= GIVEN TEXT =
::::::::

On measuring performance

Getting performance data

A better qustion to ask during performance testing is, while maintaining my SLO, what is the max throughput I can achieve?
Develop test harness early, so that you can enough time to refine experienments and metrics to collect - this is a time consuming process!
One script to automate the running of the script, and another one to automate the generation of the report from the collected data
Add additional tests to ensure config change is indeed deployed
Defend against fast but incorrect implmentation. Include correctness check as non-timed part of the experiment,e.g., check data structure invariant after the timed portion
Micro benchmark is for certain aspects of the system. They are never good representation of the overall system health. Use maro-benchmark that represents the real-life workload to show the overall picture
What you measured is often response time instead of service time. Due to queueing and bufffering, customers may experience latency while you do not see it on your monitor.

::::::::

= DATA PROVIDED =
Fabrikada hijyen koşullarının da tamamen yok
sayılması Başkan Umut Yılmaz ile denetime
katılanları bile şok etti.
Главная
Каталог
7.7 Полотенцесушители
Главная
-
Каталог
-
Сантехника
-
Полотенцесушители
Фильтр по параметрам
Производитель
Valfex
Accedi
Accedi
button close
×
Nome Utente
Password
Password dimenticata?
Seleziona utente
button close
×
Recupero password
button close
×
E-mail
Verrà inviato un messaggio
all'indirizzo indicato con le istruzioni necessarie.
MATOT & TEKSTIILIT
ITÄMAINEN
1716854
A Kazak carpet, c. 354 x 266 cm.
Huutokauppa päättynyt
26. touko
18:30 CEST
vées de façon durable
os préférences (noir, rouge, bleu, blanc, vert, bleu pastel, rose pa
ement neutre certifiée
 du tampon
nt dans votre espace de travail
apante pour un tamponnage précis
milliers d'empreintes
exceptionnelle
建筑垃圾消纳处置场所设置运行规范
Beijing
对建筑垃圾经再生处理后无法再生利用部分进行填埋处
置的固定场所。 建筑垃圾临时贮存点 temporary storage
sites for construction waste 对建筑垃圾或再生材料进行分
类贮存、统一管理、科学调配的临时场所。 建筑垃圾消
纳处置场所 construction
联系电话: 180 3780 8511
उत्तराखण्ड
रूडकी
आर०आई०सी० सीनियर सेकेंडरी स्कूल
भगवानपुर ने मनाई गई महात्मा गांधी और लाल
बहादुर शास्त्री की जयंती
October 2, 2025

::::::::

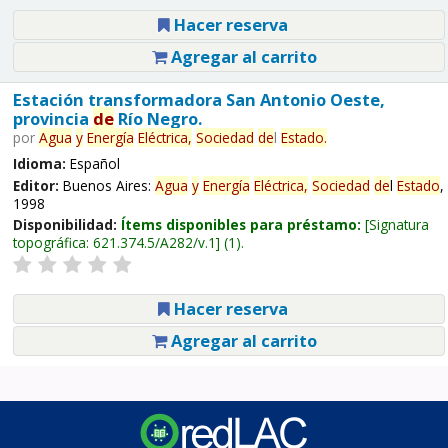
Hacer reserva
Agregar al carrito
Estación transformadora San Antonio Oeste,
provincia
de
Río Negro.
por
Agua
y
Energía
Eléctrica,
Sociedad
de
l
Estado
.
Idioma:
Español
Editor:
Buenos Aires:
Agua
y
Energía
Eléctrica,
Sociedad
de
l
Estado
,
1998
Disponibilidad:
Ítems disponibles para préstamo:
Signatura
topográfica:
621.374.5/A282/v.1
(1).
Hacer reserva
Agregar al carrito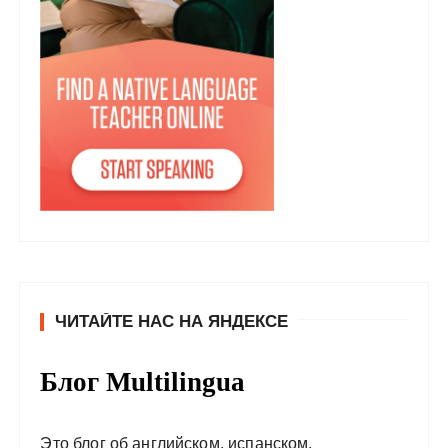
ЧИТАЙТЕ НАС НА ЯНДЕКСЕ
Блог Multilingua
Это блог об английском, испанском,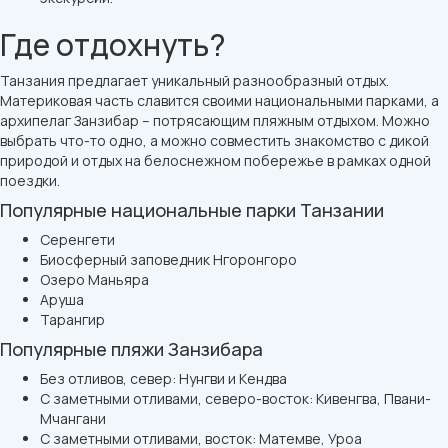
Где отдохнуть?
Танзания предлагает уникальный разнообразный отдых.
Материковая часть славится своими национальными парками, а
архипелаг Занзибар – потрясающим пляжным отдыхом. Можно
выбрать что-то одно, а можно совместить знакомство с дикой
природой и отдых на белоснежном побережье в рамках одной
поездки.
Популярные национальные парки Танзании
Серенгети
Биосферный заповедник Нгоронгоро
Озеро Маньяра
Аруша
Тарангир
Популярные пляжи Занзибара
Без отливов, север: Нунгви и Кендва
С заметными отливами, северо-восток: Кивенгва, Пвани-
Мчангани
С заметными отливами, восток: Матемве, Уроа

::::::::

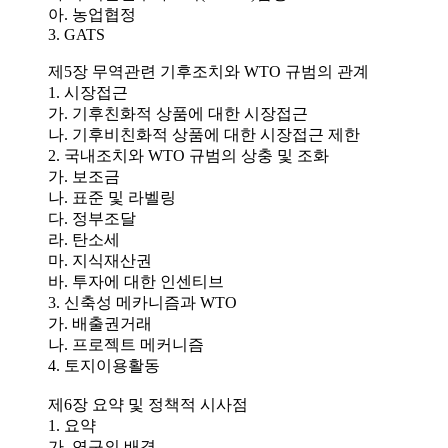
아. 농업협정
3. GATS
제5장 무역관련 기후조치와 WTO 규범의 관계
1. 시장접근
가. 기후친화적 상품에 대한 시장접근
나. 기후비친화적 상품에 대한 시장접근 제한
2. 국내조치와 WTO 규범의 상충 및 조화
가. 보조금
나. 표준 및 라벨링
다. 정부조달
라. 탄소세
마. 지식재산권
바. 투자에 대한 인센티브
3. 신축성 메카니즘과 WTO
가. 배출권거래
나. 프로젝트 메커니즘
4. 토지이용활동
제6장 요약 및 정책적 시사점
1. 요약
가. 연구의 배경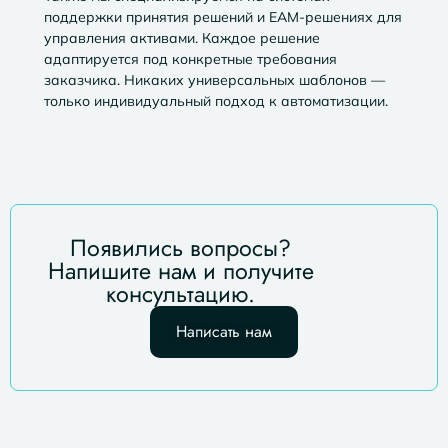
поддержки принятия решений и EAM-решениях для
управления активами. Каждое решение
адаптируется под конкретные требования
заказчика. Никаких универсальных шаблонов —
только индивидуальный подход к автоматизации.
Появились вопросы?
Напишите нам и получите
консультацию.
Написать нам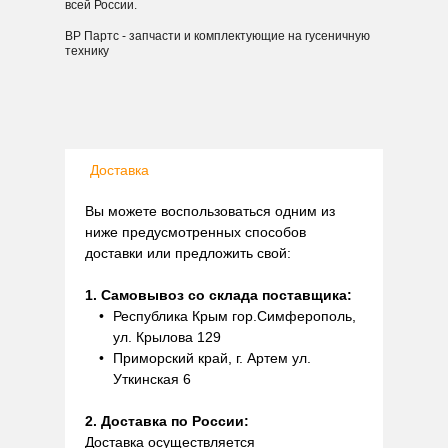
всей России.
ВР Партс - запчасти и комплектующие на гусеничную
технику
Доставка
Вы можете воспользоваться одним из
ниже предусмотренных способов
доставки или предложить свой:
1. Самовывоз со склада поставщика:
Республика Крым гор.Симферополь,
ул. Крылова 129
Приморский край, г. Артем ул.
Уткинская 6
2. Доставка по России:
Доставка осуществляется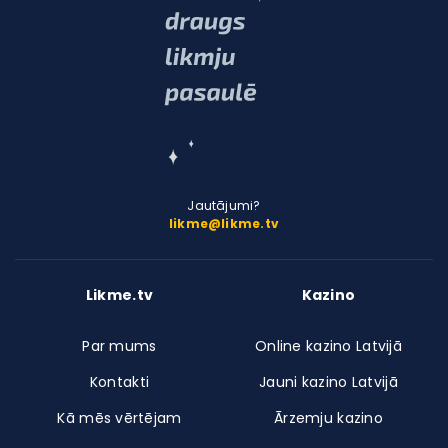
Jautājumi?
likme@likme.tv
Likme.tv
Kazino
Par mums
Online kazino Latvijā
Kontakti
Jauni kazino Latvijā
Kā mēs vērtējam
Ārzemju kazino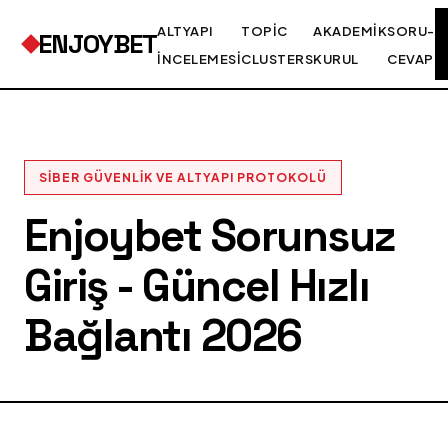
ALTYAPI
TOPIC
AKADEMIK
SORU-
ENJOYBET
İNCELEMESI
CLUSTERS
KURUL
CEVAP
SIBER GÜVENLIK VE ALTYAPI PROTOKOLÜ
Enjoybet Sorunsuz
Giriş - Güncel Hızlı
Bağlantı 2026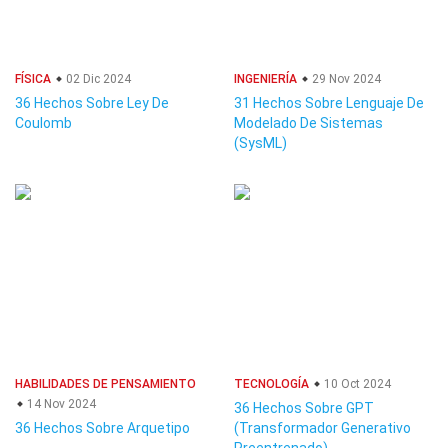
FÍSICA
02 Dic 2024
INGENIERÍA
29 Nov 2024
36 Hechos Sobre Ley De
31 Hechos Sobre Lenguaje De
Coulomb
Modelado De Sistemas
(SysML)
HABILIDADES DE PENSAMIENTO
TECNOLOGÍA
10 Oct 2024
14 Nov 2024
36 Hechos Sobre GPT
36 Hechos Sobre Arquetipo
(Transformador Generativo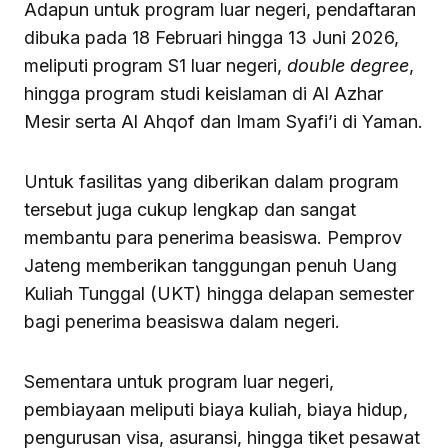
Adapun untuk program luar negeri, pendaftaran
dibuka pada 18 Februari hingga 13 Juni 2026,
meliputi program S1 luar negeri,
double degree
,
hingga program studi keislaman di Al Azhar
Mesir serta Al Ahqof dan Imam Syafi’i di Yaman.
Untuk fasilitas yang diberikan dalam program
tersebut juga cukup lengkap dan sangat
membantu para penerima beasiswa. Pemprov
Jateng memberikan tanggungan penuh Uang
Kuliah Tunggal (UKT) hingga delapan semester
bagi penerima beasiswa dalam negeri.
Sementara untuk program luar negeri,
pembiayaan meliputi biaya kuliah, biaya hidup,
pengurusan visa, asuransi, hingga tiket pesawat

::::::::

= WHAT YOU WILL DO =
**1)** Decide whether each statement agrees with the notes on measuring performance above: (a) the notes advise building the test harness late, once the experiments are settled; (b) the notes say micro benchmarks never represent overall system health well; (c) the notes say the correctness check belongs in the timed part of the experiment. Answer yes or no for each, and quote the exact words from the notes that decide it.
**2)** Extend the notes on measuring performance above, starting after their final sentence.

= PER-TASK OUTPUTS =
**1)**
(a) No: "Develop test harness early"
(b) Yes: "They are never good representation of the overall system health."
(c) No: "Include correctness check as non-timed part of the experiment"

**2)**
Introduce a base line across the benchmarks and compare with the baseline instead of comparing with each other.
Baseline is often the optimal or state of the art solution
Do the same run twice in a row to verify unintended caching effect, and do it twice AFTER some other runs so to see the cold + hot cache case
Use neighbors of the regular/power strides and random points, so that you are very clear if you ran into corner cases or not
Run untimed warm-ups

Interpreting performance data

Many published performance nubmers measure what is optimized or the underlying system optimizes what is the measures
- Seperate calibration workload from evaluation workload(?). Otherwise, no way to show the predictive power of the model, which is the most important part of the model
Need to show clearly the trade off areas and regression performance numbers,i.e., which numbers are better, which stays same, and which becomes worse?
If subset of test is used, explain why some can be omitted. Note the omitted case may display a different trend at all
Throughput and load analysis should come together
Percetile and average metrics are very misleading, although they are good ways to tell stories. Rely on histrogram instead if possible.
- Double spikes distribution often the sign of multple behaviorial groups
- The “shoulder” of the gamma distribution often a sign of a small but separate behaviorial groups
Due to number of requests to serve a single user, even good 99.9% percentile means pretty likely your user will hit a bad latency. Max latency carries a lot of weight in showing problems.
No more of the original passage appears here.